DPP was drafted in 1992, comprehensively reviewed in 2002, and revised in 2003, 2005, 2006, 2008, 2011 and 2013. The latest revision bans the roles of middle agents and has a revision of the blacklisting policy of vendors.
The new policy document provides for an increase in the contract threshold from Rs 300 crore to Rs 2,000 crore for offsets. It has also tweaked the L1 (lowest bidder) policy. This entails that all deals, which are over Rs 2,000 crore will have an offset obligation.
Earlier, the DPP mandates called for any contract above Rs 300 crore to fall under the ‘Buy and Make’ category. Offsets corresponding to 30 per cent of the total value of the contract had to be compulsorily invested in the Indian industry. Considering the Indian defence industry is still in a nascent state, the absorption of technology is difficult and has not yielded any significant results and has delayed procurement over the past decade.
"We currently have signed offsets worth USD 5 billion and another USD 8 billion is in pipeline. We may not be able to absorb all of this. Moreover, offsets also increase the cost of the product by 14-18 per cent," Parrikar said.
It will take another two months before the DPP 2016 gets notified, allowing up to 90 per cent of the development funds to private companies in order to push innovation and research. Remaining 10 per cent of the development cost would be reimbursed, if the RFP for the equipment developed is not issued within 24 months from the date of successful development of prototype. The aim is to increase private sector participation and a speedy procurement process.
Some changes to the DPP are yet to be finalised, the defence minister said at a briefing following the council meeting. Chapters for shipbuilding remain pending for approval and the chapter on ‘strategic partners’ and blacklisting is also missing. The latter would lay the guidelines that identify private sector partners for key strategic manufacturing.
The improved DPP hopes to give a boost to the governments ‘Make in India’ initiative; giving a greater role to the private sector manufacturers, by promoting small and medium scale industries.
A new category, Indigenously Designed, Developed and Manufactured (IDDM) has been created.
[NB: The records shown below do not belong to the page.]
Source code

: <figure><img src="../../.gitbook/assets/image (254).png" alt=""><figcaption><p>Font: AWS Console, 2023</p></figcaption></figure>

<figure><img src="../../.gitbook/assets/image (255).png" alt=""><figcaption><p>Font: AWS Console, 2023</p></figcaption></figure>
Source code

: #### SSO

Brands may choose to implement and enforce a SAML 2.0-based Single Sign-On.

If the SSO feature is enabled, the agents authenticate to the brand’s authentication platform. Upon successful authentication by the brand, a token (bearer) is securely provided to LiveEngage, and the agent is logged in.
Any equipment with at least 40 per cent of indigenous content will get a priority for tenders over foreign manufacturers.
The L1 lowest bidder policy has also been modified, and now has a 10 per cent breathing room given to the L2 bidder (second lowest) if its equipment performance justifies the added cost.
The Minister said that only firms with majority stake and controlled by resident Indians will be eligible for projects under Make category.
"Companies need to be registered for five years, three years in case of MSMEs. Companies need to have a minimum credit rating of B++, issued by recognised rating agencies.
"For projects with development costs equal to or exceeding Rs 5,000 crore, a minimum 'net worth' of 5 per cent of the development cost, subject to maximum of Rs 1,000 crore, should be there. In all other cases, positive net worth is the minimum eligibility criteria," Parrikar said.